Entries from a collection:
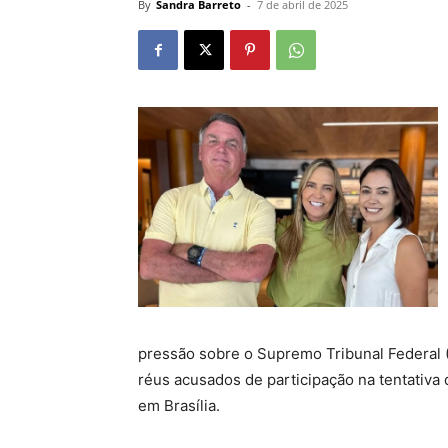
By
Sandra Barreto
-
7 de abril de 2025
pressão sobre o Supremo Tribunal Federal 
réus acusados de participação na tentativa
em Brasília.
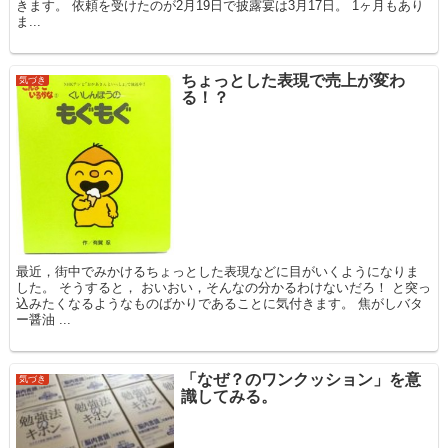
きます。 依頼を受けたのが2月19日で披露宴は3月17日。 1ヶ月もあり
ま...
ちょっとした表現で売上が変わ
気づき
る！？
最近，街中でみかけるちょっとした表現などに目がいくようになりま
した。 そうすると， おいおい，そんなの分かるわけないだろ！ と突っ
込みたくなるようなものばかりであることに気付きます。 焦がしバタ
ー醤油 ...
「なぜ？のワンクッション」を意
気づき
識してみる。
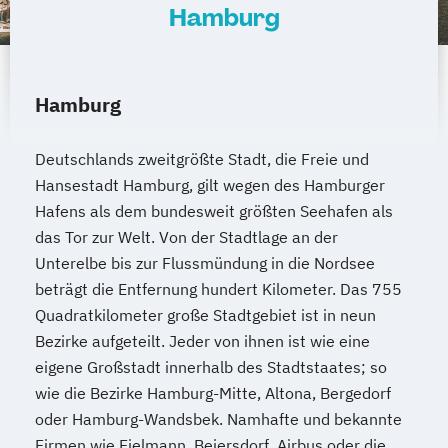
Hamburg
Hamburg
Deutschlands zweitgrößte Stadt, die Freie und
Hansestadt Hamburg, gilt wegen des Hamburger
Hafens als dem bundesweit größten Seehafen als
das Tor zur Welt. Von der Stadtlage an der
Unterelbe bis zur Flussmündung in die Nordsee
beträgt die Entfernung hundert Kilometer. Das 755
Quadratkilometer große Stadtgebiet ist in neun
Bezirke aufgeteilt. Jeder von ihnen ist wie eine
eigene Großstadt innerhalb des Stadtstaates; so
wie die Bezirke Hamburg-Mitte, Altona, Bergedorf
oder Hamburg-Wandsbek. Namhafte und bekannte
Firmen wie Fielmann, Beiersdorf, Airbus oder die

# What to work on
Rewrite these lines with every "Bezirke" changed to "Stadtbezirke" and everything else unchanged, leaving the pictures out.

# Answer box
By
Sandra Barreto
-
7 de abril de 2025
pressão sobre o Supremo Tribunal Federal 
réus acusados de participação na tentativa
em Brasília.
きます。 依頼を受けたのが2月19日で披露宴は3月17日。 1ヶ月もあり
ま...
ちょっとした表現で売上が変わ
気づき
る！？
最近，街中でみかけるちょっとした表現などに目がいくようになりま
した。 そうすると， おいおい，そんなの分かるわけないだろ！ と突っ
込みたくなるようなものばかりであることに気付きます。 焦がしバタ
ー醤油 ...
「なぜ？のワンクッション」を意
気づき
識してみる。
Hamburg
Hamburg
Deutschlands zweitgrößte Stadt, die Freie und
Hansestadt Hamburg, gilt wegen des Hamburger
Hafens als dem bundesweit größten Seehafen als
das Tor zur Welt. Von der Stadtlage an der
Unterelbe bis zur Flussmündung in die Nordsee
beträgt die Entfernung hundert Kilometer. Das 755
Quadratkilometer große Stadtgebiet ist in neun
Stadtbezirke aufgeteilt. Jeder von ihnen ist wie eine
eigene Großstadt innerhalb des Stadtstaates; so
wie die Stadtbezirke Hamburg-Mitte, Altona, Bergedorf
oder Hamburg-Wandsbek. Namhafte und bekannte
Firmen wie Fielmann, Beiersdorf, Airbus oder die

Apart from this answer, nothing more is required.